WORK TASK 1 >>
Summarize the reflection on Lenten giving in two sentences.
┄┄┄┄┄┄┄┄┄┄┄┄┄┄┄┄┄┄┄┄
Saturday, March 18, 2017

Lent: Clinging or Giving?



“Remember this: Whoever sows sparingly will also reap sparingly, and whoever sows generously will also reap generously. Each of you should give what you have decided in your heart to give, not reluctantly or under compulsion, for God loves a cheerful giver.”
            -2 Corinthians 9:6-7
Giving to those in need has always been a central practice of Lent. Referred to as “giving alms,” it helps to meet the need of the poor, the homeless, and those without work.
Nothing is as “worldly” as money. Materialism of today’s culture is based on a money economy. Yet, ironically, few things are as spiritual as what we do with our money.
Giving—or more precisely, our reluctance to give—exposes the clinging in our hearts. Certainly we must be wise and keep a certain reserve of finances. Yet, under the guise of wisdom, we can easily slip into hoarding. Proverbs 11:24, however, exposes the folly of hording: “One gives freely, yet grows all the richer; another withholds what he should give, and only suffers want” (esv).
Like fasting and prayer, the Lenten discipline of giving helps us to grow spiritually by shedding light on some hidden, even dark, places within. We are all called to give to that there be greater equity for those who have less. “See that you excel in the grace of giving,” writes Paul. “Our desire is not that others might be relieved while you are hard pressed, but that there might be equality” (2 Corinthians 8:7, 13).
┄┄┄┄┄┄┄┄┄┄┄┄┄┄┄┄┄┄┄┄
WORK TASK 2 >>
In the records, swap "Platform" for "Runtime" from the line with "(#1492) (by [@adamsitnik](https://github.com/adamsitnik))" up to and including the line with "(#1454) (by [@adamsitnik](https://github.com/adamsitnik))". Return only those lines, with everything else unchanged.
┄┄┄┄┄┄┄┄┄┄┄┄┄┄┄┄┄┄┄┄
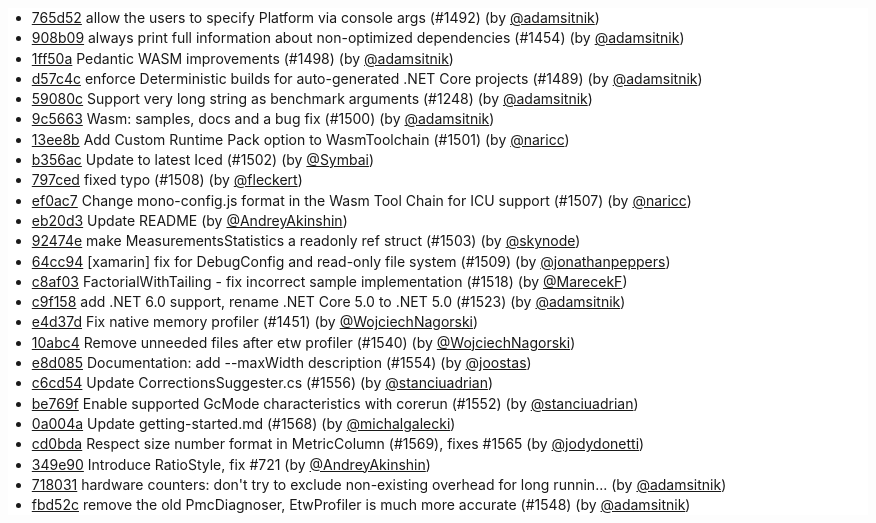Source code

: * [765d52](https://github.com/dotnet/BenchmarkDotNet/commit/765d5299b5c56c9fce3051b39dc33270f0cfc5f6) allow the users to specify Platform via console args (#1492) (by [@adamsitnik](https://github.com/adamsitnik))
* [908b09](https://github.com/dotnet/BenchmarkDotNet/commit/908b09b0d1c1481ef68707ce0345baf8de6a72a9) always print full information about non-optimized dependencies (#1454) (by [@adamsitnik](https://github.com/adamsitnik))
* [1ff50a](https://github.com/dotnet/BenchmarkDotNet/commit/1ff50ae8d723661822b152209851c9b81cc2cd4c) Pedantic WASM improvements (#1498) (by [@adamsitnik](https://github.com/adamsitnik))
* [d57c4c](https://github.com/dotnet/BenchmarkDotNet/commit/d57c4c296dc8b90c00ed5fd19b503755f36c4f5b) enforce Deterministic builds for auto-generated .NET Core projects (#1489) (by [@adamsitnik](https://github.com/adamsitnik))
* [59080c](https://github.com/dotnet/BenchmarkDotNet/commit/59080cd5d16e51fe39d20ca3537d14bdf1f94565) Support very long string as benchmark arguments (#1248) (by [@adamsitnik](https://github.com/adamsitnik))
* [9c5663](https://github.com/dotnet/BenchmarkDotNet/commit/9c5663607491d6957448020f46bd4bebdf762e9f) Wasm: samples, docs and a bug fix (#1500) (by [@adamsitnik](https://github.com/adamsitnik))
* [13ee8b](https://github.com/dotnet/BenchmarkDotNet/commit/13ee8bebd7484fcab007a52d9a5ca4aea5e67b34) Add Custom Runtime Pack option to WasmToolchain (#1501) (by [@naricc](https://github.com/naricc))
* [b356ac](https://github.com/dotnet/BenchmarkDotNet/commit/b356ac87f3b5bbab1716b696eceb4a23ba5d02be) Update to latest Iced (#1502) (by [@Symbai](https://github.com/Symbai))
* [797ced](https://github.com/dotnet/BenchmarkDotNet/commit/797cedc83b22b4c68035a12c93ed86fbf68986b2) fixed typo (#1508) (by [@fleckert](https://github.com/fleckert))
* [ef0ac7](https://github.com/dotnet/BenchmarkDotNet/commit/ef0ac72aef7812b433bfab3cfe0d9fdb031b8525) Change mono-config.js format in the Wasm Tool Chain for ICU support (#1507) (by [@naricc](https://github.com/naricc))
* [eb20d3](https://github.com/dotnet/BenchmarkDotNet/commit/eb20d3eacbaa69eaa793b847d3ad6a440fad307e) Update README (by [@AndreyAkinshin](https://github.com/AndreyAkinshin))
* [92474e](https://github.com/dotnet/BenchmarkDotNet/commit/92474e8870244bec76393ee59debd7126fe3bc13) make MeasurementsStatistics a readonly ref struct (#1503) (by [@skynode](https://github.com/skynode))
* [64cc94](https://github.com/dotnet/BenchmarkDotNet/commit/64cc94a8c9b22acebf7f43124929fe39c309c8e1) [xamarin] fix for DebugConfig and read-only file system (#1509) (by [@jonathanpeppers](https://github.com/jonathanpeppers))
* [c8af03](https://github.com/dotnet/BenchmarkDotNet/commit/c8af03aa618793ddff1504f9ddad58eeb1253f2c) FactorialWithTailing - fix incorrect sample implementation (#1518) (by [@MarecekF](https://github.com/MarecekF))
* [c9f158](https://github.com/dotnet/BenchmarkDotNet/commit/c9f15818de3e07276fca79a51074a41bce85b076) add .NET 6.0 support, rename .NET Core 5.0 to .NET 5.0 (#1523) (by [@adamsitnik](https://github.com/adamsitnik))
* [e4d37d](https://github.com/dotnet/BenchmarkDotNet/commit/e4d37d03c0b1ef14e7bde224970bd0fc547fd95a) Fix native memory profiler (#1451) (by [@WojciechNagorski](https://github.com/WojciechNagorski))
* [10abc4](https://github.com/dotnet/BenchmarkDotNet/commit/10abc4f4daa5142f0257c9d512a38afc2ab28be1) Remove unneeded files after etw profiler (#1540) (by [@WojciechNagorski](https://github.com/WojciechNagorski))
* [e8d085](https://github.com/dotnet/BenchmarkDotNet/commit/e8d085d7a48001d51719dfcc48da34ed77c9a023) Documentation: add --maxWidth description (#1554) (by [@joostas](https://github.com/joostas))
* [c6cd54](https://github.com/dotnet/BenchmarkDotNet/commit/c6cd54b3f1211eeaabf361a47925a01e36c3e535) Update CorrectionsSuggester.cs (#1556) (by [@stanciuadrian](https://github.com/stanciuadrian))
* [be769f](https://github.com/dotnet/BenchmarkDotNet/commit/be769f8e5012cdd818f2af7c6c9d9f18872c054a) Enable supported GcMode characteristics with corerun (#1552) (by [@stanciuadrian](https://github.com/stanciuadrian))
* [0a004a](https://github.com/dotnet/BenchmarkDotNet/commit/0a004a7bec2b3ed72e27567bf431f49bcde432cb) Update getting-started.md (#1568) (by [@michalgalecki](https://github.com/michalgalecki))
* [cd0bda](https://github.com/dotnet/BenchmarkDotNet/commit/cd0bda41dce2f266bc09900e31d8f0d4f52eedec) Respect size number format in MetricColumn (#1569), fixes #1565 (by [@jodydonetti](https://github.com/jodydonetti))
* [349e90](https://github.com/dotnet/BenchmarkDotNet/commit/349e90084a666e39199ed4eff43f2bb5920a14fd) Introduce RatioStyle, fix #721 (by [@AndreyAkinshin](https://github.com/AndreyAkinshin))
* [718031](https://github.com/dotnet/BenchmarkDotNet/commit/718031ad420247cc9bb60cf29b036ec36d8c6fe1) hardware counters: don't try to exclude non-existing overhead for long runnin... (by [@adamsitnik](https://github.com/adamsitnik))
* [fbd52c](https://github.com/dotnet/BenchmarkDotNet/commit/fbd52c05c0fedeba499764bed66121657a3f6ea8) remove the old PmcDiagnoser, EtwProfiler is much more accurate (#1548) (by [@adamsitnik](https://github.com/adamsitnik))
┄┄┄┄┄┄┄┄┄┄┄┄┄┄┄┄┄┄┄┄
WRITTEN ANSWER 1 >>
Giving to those in need, called "giving alms," has always been central to Lent, and our reluctance to give exposes the clinging in our hearts, since under the guise of wisdom we can easily slip into hoarding. Like fasting and prayer, the Lenten discipline of giving helps us grow spiritually by shedding light on hidden places within, and we are all called to give so that there be greater equity for those who have less.

WRITTEN ANSWER 2 >>
: * [765d52](https://github.com/dotnet/BenchmarkDotNet/commit/765d5299b5c56c9fce3051b39dc33270f0cfc5f6) allow the users to specify Runtime via console args (#1492) (by [@adamsitnik](https://github.com/adamsitnik))
* [908b09](https://github.com/dotnet/BenchmarkDotNet/commit/908b09b0d1c1481ef68707ce0345baf8de6a72a9) always print full information about non-optimized dependencies (#1454) (by [@adamsitnik](https://github.com/adamsitnik))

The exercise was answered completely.